Flg22 is a 22-amino acid peptide that shares characteristics of flagellins from pathogen-associated molecular patterns (PAMs), and activates unique innate immune responses in N. benthamiana.
During plant development and defense, diverse signaling peptides enter cells through receptor-mediated entry, which may contribute to transport of these peptides to neighboring cells or distal tissues, as in the case of flg22. In the present study, we showed that flg22 is transported to vascular tissue via endocytosis and FLS2-mediated entry, and that this movement is specific.
FLS2-mediated entry into a plant cell was required for long-distance transport of flg22 to vascular tissue in Col plants. Adding inhibitors of FLS2 internalization, such as MG132 and 2,3-butanedione monoxime (BDM), simultaneously with TAMRA-flg22 prevented initial peptide binding/uptake in Col leaves, but did not affect flg22 accumulation.
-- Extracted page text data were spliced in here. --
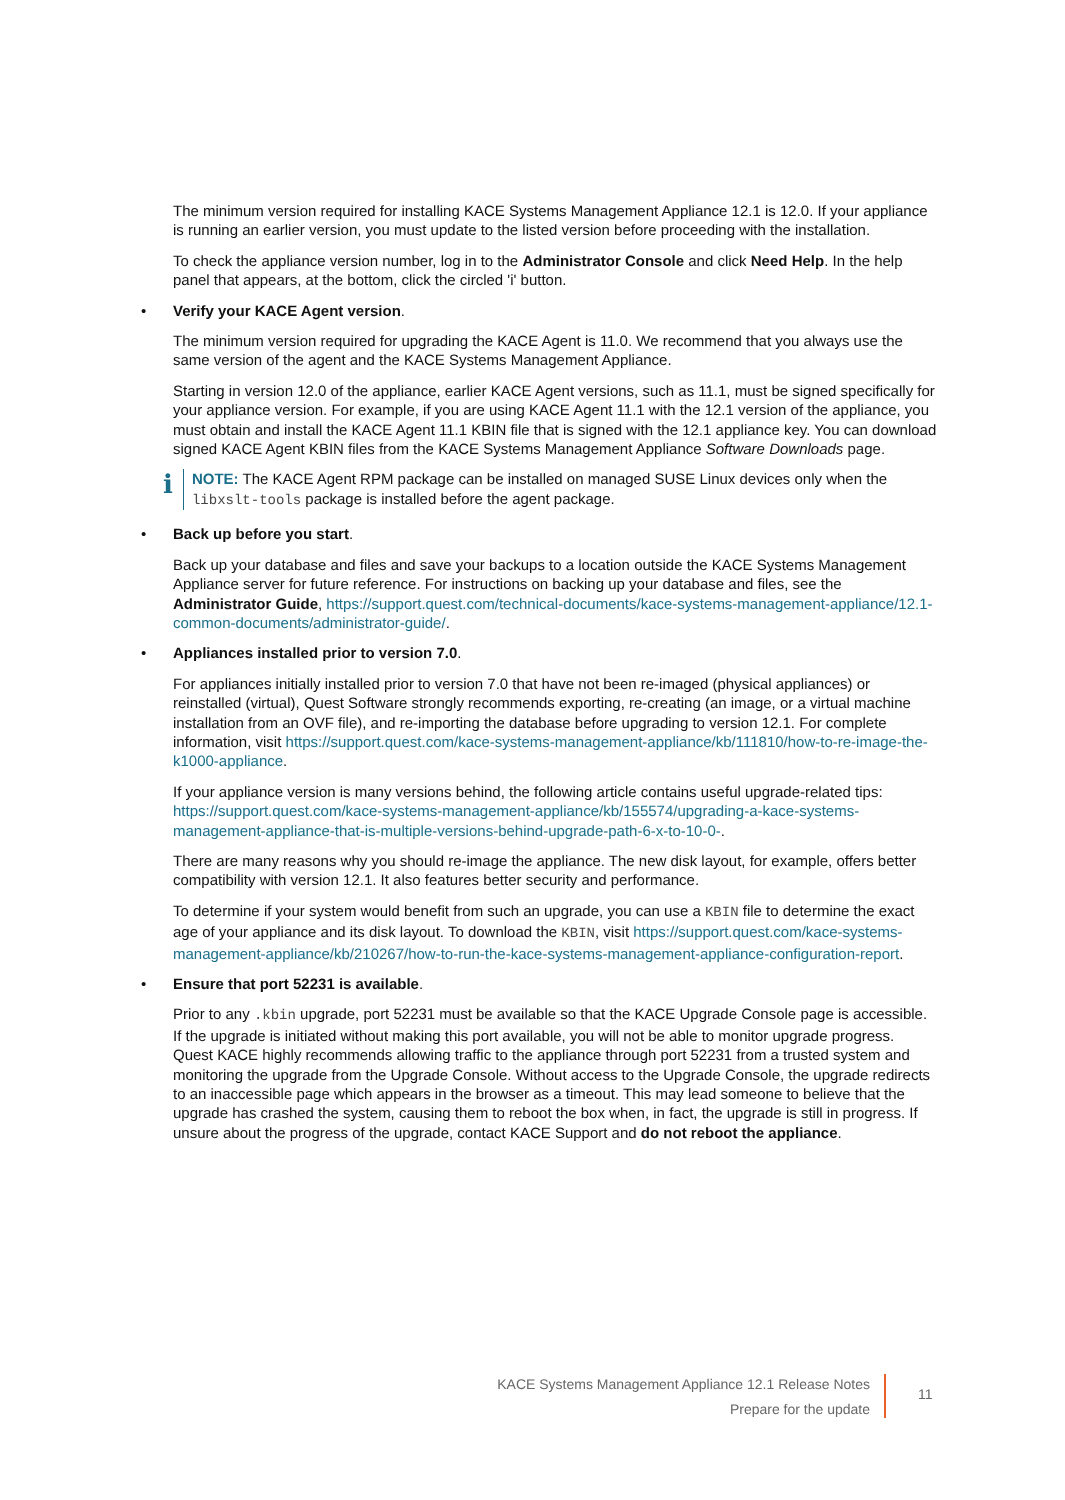The minimum version required for installing KACE Systems Management Appliance 12.1 is 12.0. If your appliance is running an earlier version, you must update to the listed version before proceeding with the installation.
To check the appliance version number, log in to the Administrator Console and click Need Help. In the help panel that appears, at the bottom, click the circled 'i' button.
• Verify your KACE Agent version.
The minimum version required for upgrading the KACE Agent is 11.0. We recommend that you always use the same version of the agent and the KACE Systems Management Appliance.
Starting in version 12.0 of the appliance, earlier KACE Agent versions, such as 11.1, must be signed specifically for your appliance version. For example, if you are using KACE Agent 11.1 with the 12.1 version of the appliance, you must obtain and install the KACE Agent 11.1 KBIN file that is signed with the 12.1 appliance key. You can download signed KACE Agent KBIN files from the KACE Systems Management Appliance Software Downloads page.
i
NOTE: The KACE Agent RPM package can be installed on managed SUSE Linux devices only when the libxslt-tools package is installed before the agent package.
• Back up before you start.
Back up your database and files and save your backups to a location outside the KACE Systems Management Appliance server for future reference. For instructions on backing up your database and files, see the Administrator Guide, https://support.quest.com/technical-documents/kace-systems-management-appliance/12.1-common-documents/administrator-guide/.
• Appliances installed prior to version 7.0.
For appliances initially installed prior to version 7.0 that have not been re-imaged (physical appliances) or reinstalled (virtual), Quest Software strongly recommends exporting, re-creating (an image, or a virtual machine installation from an OVF file), and re-importing the database before upgrading to version 12.1. For complete information, visit https://support.quest.com/kace-systems-management-appliance/kb/111810/how-to-re-image-the-k1000-appliance.
If your appliance version is many versions behind, the following article contains useful upgrade-related tips: https://support.quest.com/kace-systems-management-appliance/kb/155574/upgrading-a-kace-systems-management-appliance-that-is-multiple-versions-behind-upgrade-path-6-x-to-10-0-.
There are many reasons why you should re-image the appliance. The new disk layout, for example, offers better compatibility with version 12.1. It also features better security and performance.
To determine if your system would benefit from such an upgrade, you can use a KBIN file to determine the exact age of your appliance and its disk layout. To download the KBIN, visit https://support.quest.com/kace-systems-management-appliance/kb/210267/how-to-run-the-kace-systems-management-appliance-configuration-report.
• Ensure that port 52231 is available.
Prior to any .kbin upgrade, port 52231 must be available so that the KACE Upgrade Console page is accessible. If the upgrade is initiated without making this port available, you will not be able to monitor upgrade progress. Quest KACE highly recommends allowing traffic to the appliance through port 52231 from a trusted system and monitoring the upgrade from the Upgrade Console. Without access to the Upgrade Console, the upgrade redirects to an inaccessible page which appears in the browser as a timeout. This may lead someone to believe that the upgrade has crashed the system, causing them to reboot the box when, in fact, the upgrade is still in progress. If unsure about the progress of the upgrade, contact KACE Support and do not reboot the appliance.
KACE Systems Management Appliance 12.1 Release Notes
Prepare for the update
11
In addition, flg22 did not accumulate in Col vacuoles after co-expression of fls2 and bak1 with TAMRA-flg22 (Fig. 6A, B). Similarly, FLS2-mediated internalization of flg22 was not inhibited in Col leaves treated with MG132 and BDM or fls2 and bak1 without the inhibitors (Fig. 6C, D).
To assess whether flg22 could enter vascular tissue via endocytosis, we infiltrated a leaf disc from Col with fluorescently labeled flg22 and a dye, prior to floating it on a fluorophore-labeled flg22/dye solution for a period of time. After infiltration, confocal microscopy images with differential interference contrast (DIC) and red and green fluorescence were obtained.
FAM-flg22, a fluorescence-sensitive molecule that is detectable in plasma membrane/endosome vesicles, was colocalized with FM4-64 in vascular vesicles of infiltrated Col leaf after 1 h of incubation (Fig. 5A). Two hours after infiltration, FAM-flg22 was detectable in vascular cells of the infiltrated area, but was rarely detected outside.